Statistical Analyses of the Data

Data for phases 1 and 2 were gathered by questionnaire administered the first day of class on 957 CH 102 students during the Spring semester of 1995 (phase 1) , and 1183 CH101 students during the Fall semester of 1995 (phase 2). These results were taken by Scantron, tabulated initially in Excel on a Power Macintosh ® 7100/80AV, and ported to the Clemson University mainframe. Most of the analyses were accomplished on the Clemson mainframe, a bank of 4 HITACHI Model 3090 machines. The statistical package used was SAS ® , Proprietary software release 6.07 TS305 licensed to Clemson University, site 0001151001, from the SAS Institute Inc., Cary, NC, USA.

Group Assignment

Frequencies were tabulated in SAS ® for gender, section, major, year and ethnicity by a function identified as odd or even last digit of the student ID number. Chi Square analyses resulted in probabilities of .87 or higher for every breakout, showing all demographics to be random by this function. Students were then assigned to either the control group or the treatment group by odd or even last digit of their student ID number.

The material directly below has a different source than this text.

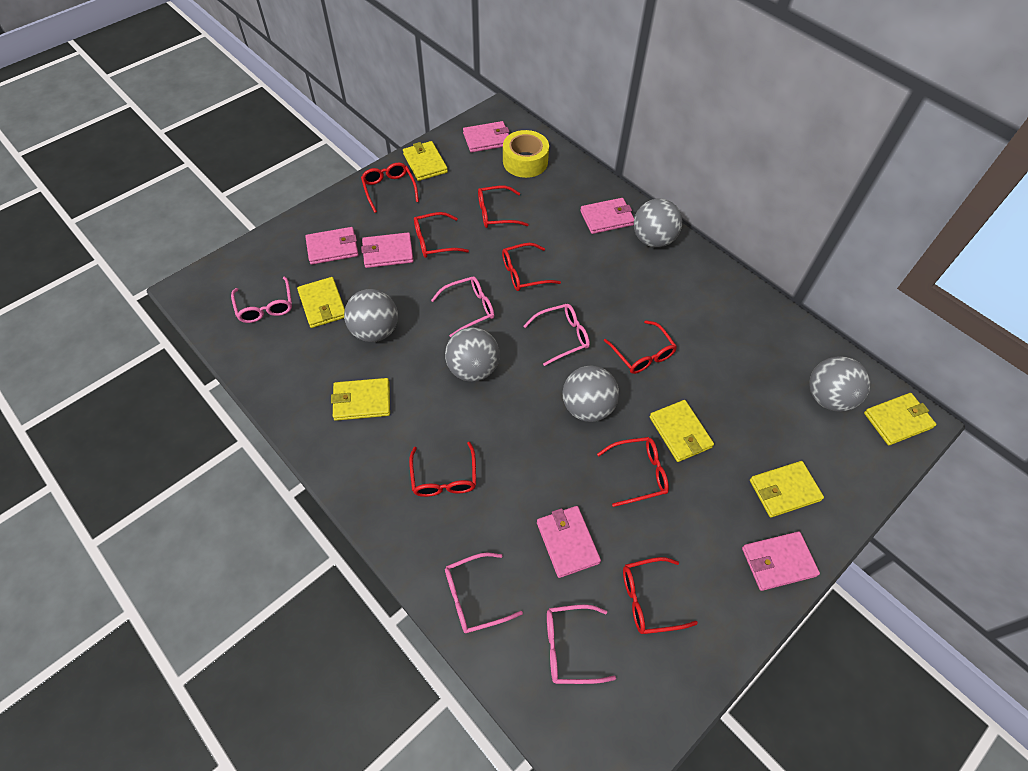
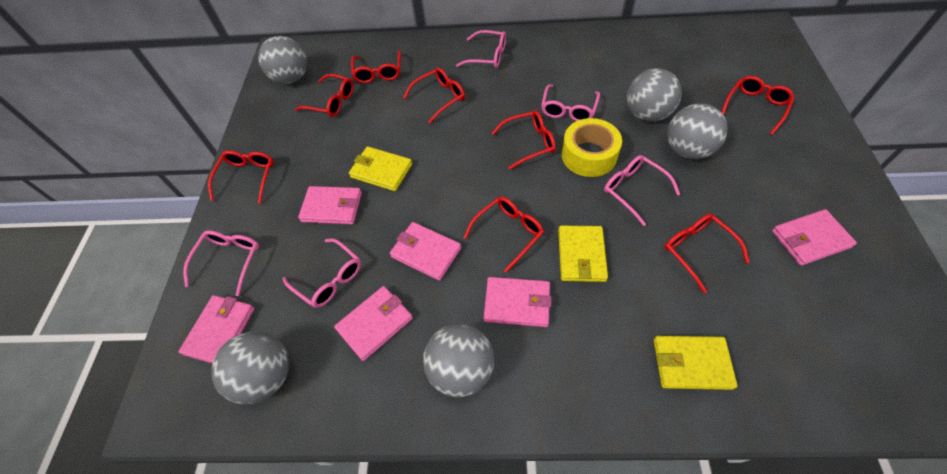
yellow wallet: [297,277,345,328] [331,378,390,421] [403,141,448,181] [650,400,714,462] [750,461,824,518] [864,393,936,445] = 6 -> [349,146,412,191] [558,226,608,282] [654,336,737,390] = 3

In most cases, this number is the student's social security number with the exception of foreign students who do not have a US social security number. These students are assigned a similar number by the university. In any case, the student ID number on file with the University is the number used for purposes of group assignment. This was a convenient system to use, since the number is recorded on all Scantron forms used, and routine quizzes and exams in the course are tabulated on Scantron forms by student ID number.


Demographics

Frequencies were tabulated in SAS using Proc Freq with by variables identified for gender, major, year, and ethnicity as identified by the student on the questionnaire, and by group. Each student's cognitive profile was calculated from the student's ranking of 20 sets of 4 words per set, by preference (Appendix B ). The words were presented to the student in random order, and sorted in code for tabulation in proper sequence. A checksum was calculated for each student, to correct for student errors in ranking procedure, and this checksum was used to calculate the percentage preference for each quadrant of the individual profile. Each quadrant is recorded in the student cognitive profile as a percentage, the four quadrants summing to 100%.

Analyses for the Research Questions

Univariate evaluations were performed on the distribution of quadrant scores, and by general linear models procedure (Proc GLM) in SAS. The means for each of the four quadrants ranged from 24.6 to 26.0, with standard deviations from 6.6 to 8.4. All quadrant scores were normally distributed, with W: Normal of 0.98 for all quadrants. The means and standard deviations were used to determine descriptive intervals for quadrant scores.

Frequency count procedures within SAS (Proc Freq) with Chi square analyses were run on student quadrant dominances by demographic variables. A quadrant value was considered very low if 0% to less than or equal to 10 %; low if greater than 10% to less than or equal to 20%; mid to high if greater than 20% to less than or equal to 30%; and very high if greater than 30%.

ANOVA, MANOVA, MANCOVA and Correlation analyses were accomplished with the General Linear Models , Proc Univariate with normal plot routines, and means testing under standard SAS code practices, including Tukey evaluation of least significant differences between multiple groups, alpha=0.05, and least squares means with standard error and PDIFF options where SAT math scores were used as a covariate. These were used to analyze differences in grades between and within subgroups, by demographics and by cognitive dominances. All relevant results of all evaluations are published in chapter four of this dissertation.